— INFORMATION —
==========
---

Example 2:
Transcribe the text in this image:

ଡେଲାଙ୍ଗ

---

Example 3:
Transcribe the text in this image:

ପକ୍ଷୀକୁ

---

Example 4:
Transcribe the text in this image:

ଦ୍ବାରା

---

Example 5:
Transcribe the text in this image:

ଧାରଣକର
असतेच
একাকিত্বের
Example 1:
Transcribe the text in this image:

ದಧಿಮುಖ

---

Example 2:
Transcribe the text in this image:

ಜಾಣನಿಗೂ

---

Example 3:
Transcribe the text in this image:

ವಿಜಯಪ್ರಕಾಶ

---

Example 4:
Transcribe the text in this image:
==========
— ACTIVITY —
All entries are to be output exactly as they stand.

— SOLUTION BELOW —
---

Example 2:
Transcribe the text in this image:

ଡେଲାଙ୍ଗ

---

Example 3:
Transcribe the text in this image:

ପକ୍ଷୀକୁ

---

Example 4:
Transcribe the text in this image:

ଦ୍ବାରା

---

Example 5:
Transcribe the text in this image:

ଧାରଣକର
असतेच
একাকিত্বের
Example 1:
Transcribe the text in this image:

ದಧಿಮುಖ

---

Example 2:
Transcribe the text in this image:

ಜಾಣನಿಗೂ

---

Example 3:
Transcribe the text in this image:

ವಿಜಯಪ್ರಕಾಶ

---

Example 4:
Transcribe the text in this image:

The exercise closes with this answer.